Mr. Oyeleye, another inmate appreciated PRAI and other Initiatives that are making impart in the lives of many inmates. He said that the government hasn’t been looking at human capital development and investments programs and that the school should be given a lift so that proper impartation can be made. He added that there should be a platform for empowerment and if the government can see all these, they would do a broader one.
Barr. Adetola responded by saying we will keep trying our best, however we cannot do more than we can do. He made emphases on their involvements in school because we can only help those we know and PRAI is looking into human capital development programs.
Frank an inmate who is a beneficiary of PRAI’s pro bono legal services, said  his coming to the prison is not a mistake, but God’s divine directions and that the life he lived that got him to prison was nothing compared to what he has achieved while in prison. Before he became an inmate he had no skill and had no knowledge but now he is a 200 level student in the Open University studying criminology. He is also a website designer and developer; he told inmates that he works with Onesimus Ventures, which is in partnership with the prison service and Covenant University, where they produce paint, soaps, hand wash, car wash e.t.c and he said their products are better that the ones we find outside. They have established business with Wema bank and have sold 5 cartons of soap to them, now he has no reason to go back to committing crime when he leaves the prison. He encouraged other inmates to take advantage of the school and workshops and that he is not impressed with the turn up of inmates in the school and the workshops.

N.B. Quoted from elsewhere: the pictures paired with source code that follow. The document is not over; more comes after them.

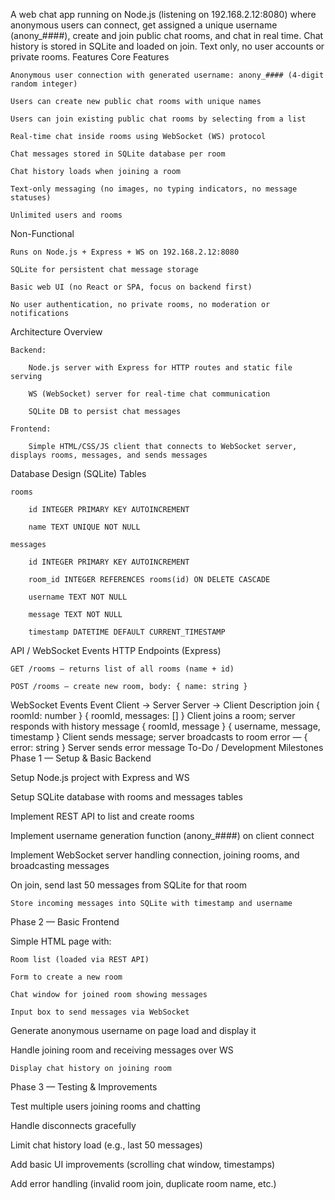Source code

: A web chat app running on Node.js (listening on 192.168.2.12:8080) where anonymous users can connect, get assigned a unique username (anony_####), create and join public chat rooms, and chat in real time. Chat history is stored in SQLite and loaded on join. Text only, no user accounts or private rooms.
Features
Core Features

    Anonymous user connection with generated username: anony_#### (4-digit random integer)

    Users can create new public chat rooms with unique names

    Users can join existing public chat rooms by selecting from a list

    Real-time chat inside rooms using WebSocket (WS) protocol

    Chat messages stored in SQLite database per room

    Chat history loads when joining a room

    Text-only messaging (no images, no typing indicators, no message statuses)

    Unlimited users and rooms

Non-Functional

    Runs on Node.js + Express + WS on 192.168.2.12:8080

    SQLite for persistent chat message storage

    Basic web UI (no React or SPA, focus on backend first)

    No user authentication, no private rooms, no moderation or notifications

Architecture Overview

    Backend:

        Node.js server with Express for HTTP routes and static file serving

        WS (WebSocket) server for real-time chat communication

        SQLite DB to persist chat messages

    Frontend:

        Simple HTML/CSS/JS client that connects to WebSocket server, displays rooms, messages, and sends messages

Database Design (SQLite)
Tables

    rooms

        id INTEGER PRIMARY KEY AUTOINCREMENT

        name TEXT UNIQUE NOT NULL

    messages

        id INTEGER PRIMARY KEY AUTOINCREMENT

        room_id INTEGER REFERENCES rooms(id) ON DELETE CASCADE

        username TEXT NOT NULL

        message TEXT NOT NULL

        timestamp DATETIME DEFAULT CURRENT_TIMESTAMP

API / WebSocket Events
HTTP Endpoints (Express)

    GET /rooms — returns list of all rooms (name + id)

    POST /rooms — create new room, body: { name: string }

WebSocket Events
Event	Client → Server	Server → Client	Description
join	{ roomId: number }	{ roomId, messages: [] }	Client joins a room; server responds with history
message	{ roomId, message }	{ username, message, timestamp }	Client sends message; server broadcasts to room
error	—	{ error: string }	Server sends error message
To-Do / Development Milestones
Phase 1 — Setup & Basic Backend

Setup Node.js project with Express and WS

Setup SQLite database with rooms and messages tables

Implement REST API to list and create rooms

Implement username generation function (anony_####) on client connect

Implement WebSocket server handling connection, joining rooms, and broadcasting messages

On join, send last 50 messages from SQLite for that room

    Store incoming messages into SQLite with timestamp and username

Phase 2 — Basic Frontend

Simple HTML page with:

    Room list (loaded via REST API)

    Form to create a new room

    Chat window for joined room showing messages

    Input box to send messages via WebSocket

Generate anonymous username on page load and display it

Handle joining room and receiving messages over WS

    Display chat history on joining room

Phase 3 — Testing & Improvements

Test multiple users joining rooms and chatting

Handle disconnects gracefully

Limit chat history load (e.g., last 50 messages)

Add basic UI improvements (scrolling chat window, timestamps)

Add error handling (invalid room join, duplicate room name, etc.)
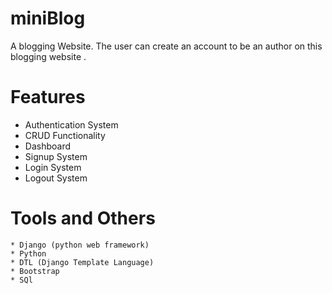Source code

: # miniBlog
A blogging Website. The user can create an account to be an author on this blogging website .

# Features
 * Authentication System
 * CRUD Functionality
 * Dashboard
 * Signup System
 * Login System
 * Logout System


# Tools and Others
    * Django (python web framework)
    * Python 
    * DTL (Django Template Language)
    * Bootstrap
    * SQl
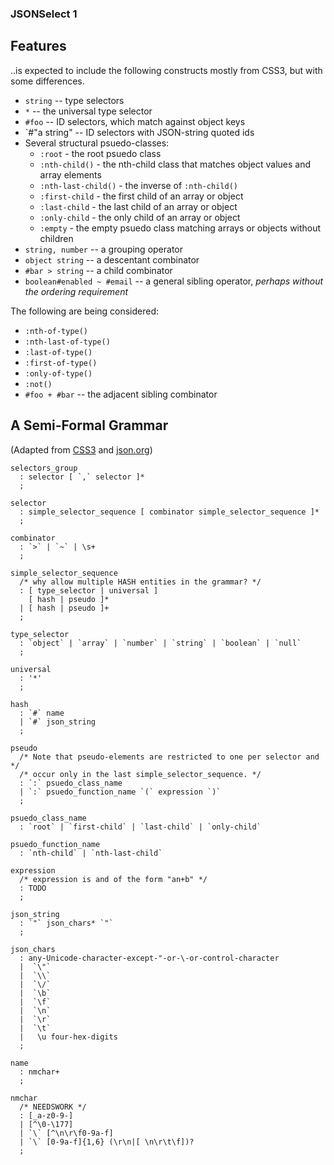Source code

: ### JSONSelect 1

## Features

..is expected to include the following constructs mostly from CSS3,
but with some differences.

  * `string` -- type selectors
  * `*` -- the universal type selector
  * `#foo` -- ID selectors, which match against object keys  
  * `#"a string" -- ID selectors with JSON-string quoted ids
  * Several structural psuedo-classes:
    * `:root` - the root psuedo class
    * `:nth-child()` - the nth-child class that matches object
      values and array elements
    * `:nth-last-child()` - the inverse of `:nth-child()`
    * `:first-child` - the first child of an array or object
    * `:last-child` - the last child of an array or object    
    * `:only-child` - the only child of an array or object    
    * `:empty` - the empty psuedo class matching arrays or objects
      without children
  * `string, number` -- a grouping operator
  * `object string` -- a descentant combinator
  * `#bar > string` -- a child combinator
  * `boolean#enabled ~ #email` -- a general sibling operator,
    *perhaps without the ordering requirement*

The following are being considered:

  * `:nth-of-type()`
  * `:nth-last-of-type()`
  * `:last-of-type()`
  * `:first-of-type()`
  * `:only-of-type()`
  * `:not()`
  * `#foo + #bar` -- the adjacent sibling combinator

## A Semi-Formal Grammar

(Adapted from [CSS3](http://www.w3.org/TR/css3-selectors/#descendant-combinators) and
 [json.org](http://json.org/))

    selectors_group
      : selector [ `,` selector ]*
      ;
    
    selector
      : simple_selector_sequence [ combinator simple_selector_sequence ]*
      ;
    
    combinator
      : `>` | `~` | \s+ 
      ;
    
    simple_selector_sequence
      /* why allow multiple HASH entities in the grammar? */
      : [ type_selector | universal ]
        [ hash | pseudo ]*
      | [ hash | pseudo ]+
      ;
    
    type_selector
      : `object` | `array` | `number` | `string` | `boolean` | `null`
      ;

    universal
      : '*'
      ;

    hash
      : `#` name
      | `#` json_string
      ;
    
    pseudo
      /* Note that pseudo-elements are restricted to one per selector and */
      /* occur only in the last simple_selector_sequence. */
      : `:` psuedo_class_name
      | `:` psuedo_function_name `(` expression `)`
      ;

    psuedo_class_name
      : `root` | `first-child` | `last-child` | `only-child`
    
    psuedo_function_name
      : `nth-child` | `nth-last-child`

    expression
      /* expression is and of the form "an+b" */
      : TODO
      ;

    json_string
      : `"` json_chars* `"`
      ;

    json_chars
      : any-Unicode-character-except-"-or-\-or-control-character
      |  `\"`
      |  `\\`
      |  `\/`
      |  `\b`
      |  `\f`
      |  `\n`
      |  `\r`
      |  `\t`
      |   \u four-hex-digits 
      ;

    name
      : nmchar+
      ;

    nmchar
      /* NEEDSWORK */
      : [_a-z0-9-]
      | [^\0-\177]
      | `\` [^\n\r\f0-9a-f]
      | `\` [0-9a-f]{1,6} (\r\n|[ \n\r\t\f])?
      ;
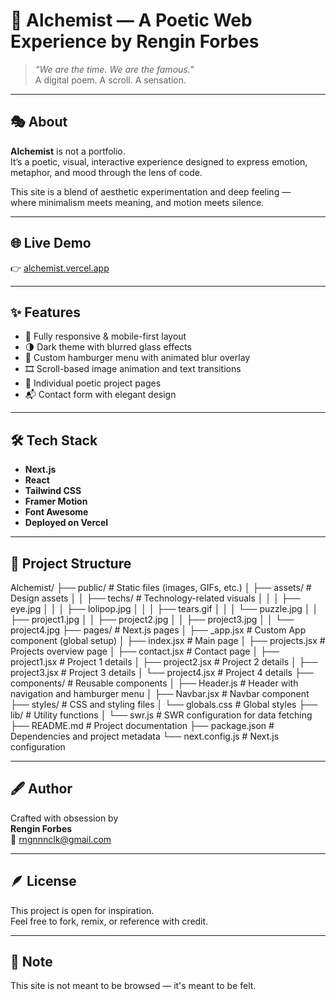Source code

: # 🧪 Alchemist — A Poetic Web Experience by Rengin Forbes

> _“We are the time. We are the famous.”_  
> A digital poem. A scroll. A sensation.

---

## 🎭 About

**Alchemist** is not a portfolio.  
It’s a poetic, visual, interactive experience designed to express emotion, metaphor, and mood through the lens of code.

This site is a blend of aesthetic experimentation and deep feeling —  
where minimalism meets meaning, and motion meets silence.

---

## 🌐 Live Demo

👉 [alchemist.vercel.app](https://your-deployed-link.vercel.app)

---

## ✨ Features

- 📱 Fully responsive & mobile-first layout
- 🌗 Dark theme with blurred glass effects
- 🧭 Custom hamburger menu with animated blur overlay
- 🎞 Scroll-based image animation and text transitions
- 🧩 Individual poetic project pages
- 📬 Contact form with elegant design

---

## 🛠 Tech Stack

- **Next.js**
- **React**
- **Tailwind CSS**
- **Framer Motion**
- **Font Awesome**
- **Deployed on Vercel**

---

## 📁 Project Structure

Alchemist/ ├── public/ # Static files (images, GIFs, etc.) │ ├── assets/ # Design assets │ │ ├── techs/ # Technology-related visuals │ │ │ ├── eye.jpg │ │ │ ├── lolipop.jpg │ │ │ ├── tears.gif │ │ │ └── puzzle.jpg │ │ ├── project1.jpg │ │ ├── project2.jpg │ │ ├── project3.jpg │ │ └── project4.jpg ├── pages/ # Next.js pages │ ├── _app.jsx # Custom App component (global setup) │ ├── index.jsx # Main page │ ├── projects.jsx # Projects overview page │ ├── contact.jsx # Contact page │ ├── project1.jsx # Project 1 details │ ├── project2.jsx # Project 2 details │ ├── project3.jsx # Project 3 details │ └── project4.jsx # Project 4 details ├── components/ # Reusable components │ ├── Header.js # Header with navigation and hamburger menu │ ├── Navbar.jsx # Navbar component ├── styles/ # CSS and styling files │ └── globals.css # Global styles ├── lib/ # Utility functions │ └── swr.js # SWR configuration for data fetching ├── README.md # Project documentation ├── package.json # Dependencies and project metadata └── next.config.js # Next.js configuration


---

## 🖋 Author

Crafted with obsession by  
**Rengin Forbes**  
📧 [rngnnnclk@gmail.com](mailto:rngnnnclk@gmail.com)

---

## 🪶 License

This project is open for inspiration.  
Feel free to fork, remix, or reference with credit.

---

## 🫧 Note

This site is not meant to be browsed — it's meant to be felt.

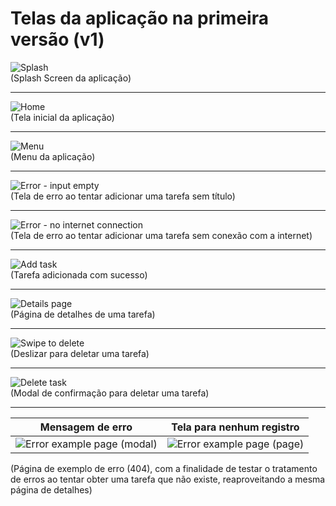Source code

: # Telas da aplicação na primeira versão (v1)

![Splash](./screenshots/splash.png)  
(Splash Screen da aplicação)
  
---

![Home](./screenshots/home.png)  
(Tela inicial da aplicação)

---

![Menu](./screenshots/menu.png)  
(Menu da aplicação)

---

![Error - input empty](./screenshots/error-input-empty.png)  
(Tela de erro ao tentar adicionar uma tarefa sem título)

---

![Error - no internet connection](./screenshots/error-no-internet-connection.png)  
(Tela de erro ao tentar adicionar uma tarefa sem conexão com a internet)

---

![Add task](./screenshots/add-task.png)  
(Tarefa adicionada com sucesso)

---

![Details page](./screenshots/details-page.png)  
(Página de detalhes de uma tarefa)

---

![Swipe to delete](./screenshots/swipe-to-delete.png)  
(Deslizar para deletar uma tarefa)

---

![Delete task](./screenshots/delete-task.png)  
(Modal de confirmação para deletar uma tarefa)

---

| Mensagem de erro | Tela para nenhum registro |
| ---------------- | ------------------------- |
| ![Error example page (modal)](./screenshots/error-example-page-1.png) | ![Error example page (page)](./screenshots/error-example-page-2.png) |

(Página de exemplo de erro (404), com a finalidade de testar o tratamento de erros ao tentar obter uma tarefa que não existe, reaproveitando a mesma página de detalhes)
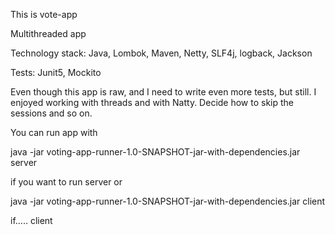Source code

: This is vote-app

Multithreaded app

Technology stack: Java, Lombok, Maven, Netty, SLF4j, logback, Jackson

Tests: Junit5, Mockito

Even though this app is raw, and I need to write even more tests, but still. I enjoyed working with threads and with Natty. Decide how to skip the sessions and so on.

You can run app with 

java -jar voting-app-runner-1.0-SNAPSHOT-jar-with-dependencies.jar server

if you want to run server
or

java -jar voting-app-runner-1.0-SNAPSHOT-jar-with-dependencies.jar client

if..... client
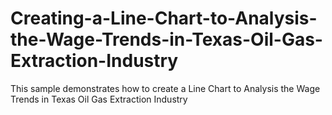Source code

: # Creating-a-Line-Chart-to-Analysis-the-Wage-Trends-in-Texas-Oil-Gas-Extraction-Industry
This sample demonstrates how to create a Line Chart to Analysis the Wage Trends in Texas Oil Gas Extraction Industry
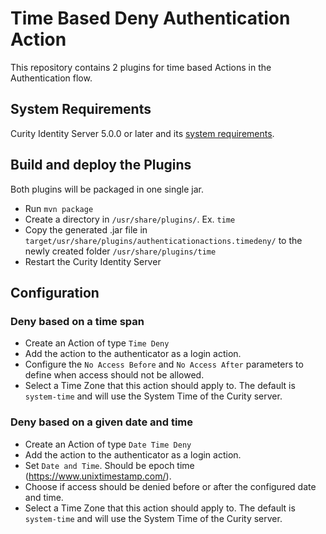 # Time Based Deny Authentication Action

This repository contains 2 plugins for time based Actions in the Authentication flow.

## System Requirements

Curity Identity Server 5.0.0 or later and its [system requirements](https://developer.curity.io/docs/latest/system-admin-guide/system-requirements.html).

## Build and deploy the Plugins

Both plugins will be packaged in one single jar.

* Run `mvn package`
* Create a directory in `/usr/share/plugins/`. Ex. `time`
* Copy the generated .jar file in `target/usr/share/plugins/authenticationactions.timedeny/` to the newly created folder `/usr/share/plugins/time`
* Restart the Curity Identity Server

## Configuration

### Deny based on a time span
* Create an Action of type `Time Deny`
* Add the action to the authenticator as a login action.
* Configure the `No Access Before` and `No Access After` parameters to define when access should not be allowed.
* Select a Time Zone that this action should apply to. The default is `system-time` and will use the System Time of the Curity server.

### Deny based on a given date and time
* Create an Action of type `Date Time Deny`
* Add the action to the authenticator as a login action.
* Set `Date and Time`. Should be epoch time (https://www.unixtimestamp.com/).
* Choose if access should be denied before or after the configured date and time.
* Select a Time Zone that this action should apply to. The default is `system-time` and will use the System Time of the Curity server.
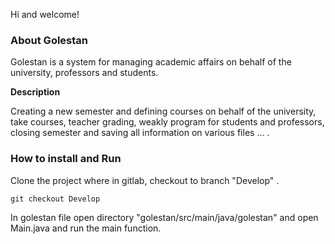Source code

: Hi and welcome!

### **About Golestan**

Golestan is a system for managing academic affairs on behalf of the 
university, professors and students.

**Description** 

Creating a new semester and defining courses on behalf of the university,
 take courses, teacher grading, weakly program for students and professors,
 closing semester and saving all information on various files ... .

### **How to install and Run**

Clone the project where in gitlab, checkout to branch "Develop" .

    git checkout Develop

In golestan file open directory "golestan/src/main/java/golestan" and open Main.java 
and run the main function.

Mrs. Yewande Omotayo, a volunteer and great supporter of PRAI, buttressed his view and further encouraged more inmates to join the school, and called for those who would promise to attend school and workshops. Several of them indicated interest by raising their hands and a list was passed to them.
An inmate asked that after inmates have acquired these skills and have gone through school what would be the end result since the government has made the rule that freed persons would wait 10 years after being released to be fully integrated into the society again and he suggested such law be removed. Barr. Akinola responded by saying, no education is a waste and that it is the duty of the ex-convicts to show that they are reformed and worthy of pardon and he won’t advocate that the law be scrapped.
Another inmate opined that most of the inmates do not understand the meaning of human capital development and how they can take partake in what they do not understand, he also said that many of them went into crime because of lack of skills and knowledge and they need more help from initiative like this in other to expand the training facilities to accommodate more inmates. He added that ventures in prisons like Onesimus Ventures needs to have partnership with initiatives and foundations such as  PRAI the purpose of marketing and awareness.
ASP Tony , who represented the DCP, said he is aware that the population of inmates in the prison is much and they all want to leave and are not interested in education, but what they do not know is  when they will leave and that is why they need to acquire vocational skills. He told them about the department in the welfare unit called the after care and ones they are empowered the after care unit will follow up on them. He appreciated PRAI for the program and the gifts of Bread, eggs and tea that was brought to feed the inmates.
The program ended few minutes after 4 and there were over 330 inmates in attendance.